Raquelle Smith, a NYC food writer, is quoted as saying “That Popeyes sandwich had me in my feelings. That’s probably the most emotion I’ve shown all year. The chicken is perfectly fried! The breading isn’t falling off. You get crunch in every bite. (The bun is) ‘a buttery cushion,’ (the sauce) takes it over the top. Is it healthy? NO! But dammit don’t it taste good. It’s truly a gift from the heavens.”
Then Ms. Rosner herself testifies “The salt, the fat, the sharpness, the softness – together, they’re what flavor scientists might describe as ‘high amplitude,’ a combination so intense and so perfectly balanced, that they meld into one another to form a new, entirely coherent whole.”
Remind you of anything?
Jon Landau saying he’d seen the future of rock and roll, rocketing Bruce Springsteen into the public consciousness.
Yup, music criticism used to inspire. It made you buy records. It wasn’t snarky, it was enthusiastic. And it wasn’t dry analysis, the writer’s personality/enthusiasm came through, actually you got to know the writers themselves, they were not bland, replaceable personalities!
Then the article described a Twitter war, between Chick-fil-A and Popeyes. With the latter taking the high road and benefiting from it.
And we all hate Chick-fil-A, at least the “New Yorker” readers do, but everyone who’s had one, which does not include me, TESTIFIES!
But supposedly Popeyes’ was better. Could that really be true? I mean how good could a fried chicken sandwich be?
Pretty damn good.
But if you wanted one, you had to line up, they sold out, there was mania.
Oh yeah, right. This is just a humorous “New Yorker” article.
But I open the papers the following day and both the WSJ and NYT have articles, drier than the “New Yorker,”‘s but testifying to the same mania, and analyzing the business success and the social media impact and these articles would have had no sticking power if I hadn’t read the “New Yorker” article first, which was a story, with soul.
So I went from ignorant to a laughing outsider to becoming aware of the biggest fad in America right now overnight.
Last night I brought it up. I got blank stares in most cases, but then some who were in on it testified! The lines! Yet no one had actually eaten the sandwich.
So yes, there’s mania, yes, there’s virality, but at the heart of it seems to be a damn good sandwich.
Kinda like music, where we specialize in hype and the product is substandard, to the point where you no longer even have to check it out. Hell, you don’t want to waste an hour listening to crap, you’ll wait until there’s a consensus that you must tune in.
But there’s little mainstream consensus in music today. No product, no song, no record, that cuts across all lines and attracts all our attention.
And the more you read about the Popeyes chicken sandwich, it does not appear it’s just a publicity stunt.

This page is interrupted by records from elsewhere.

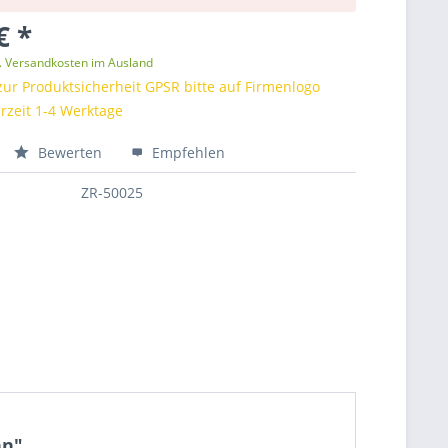
€ *
l. Versandkosten im Ausland
zur Produktsicherheit GPSR bitte auf Firmenlogo
erzeit 1-4 Werktage
Bewerten
Empfehlen
ZR-50025
hn"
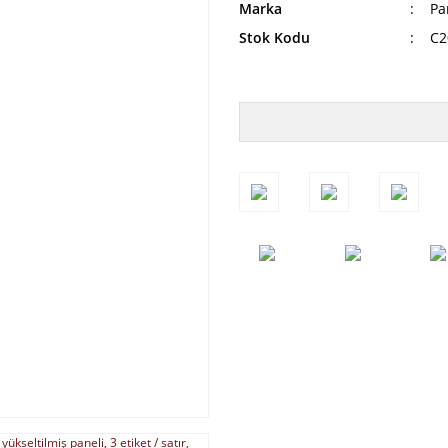
Marka
Pa
Stok Kodu
C2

It was a new product with a little promotion that stuck. And grew because Popeyes’ competitors were anxious.
And they say Twitter is irrelevant.
Now with food, it’s not one and done, it’s not a movie, but what a record should be. Something you revisit again and again when you get the hankering for it.
But once again, now that’s food and not music.
We’re all on the outside until we’re suddenly made aware and brought to the inside. All the usual tricks no longer work. Billboards, TV ads, we’ve been trained to ignore them. But when something is news without promotion, when a story gains virality, all based on the underlying product, we cannot look away, it’s like a car wreck, we’re glued to the story.
America is glued to the Popeyes chicken sandwich.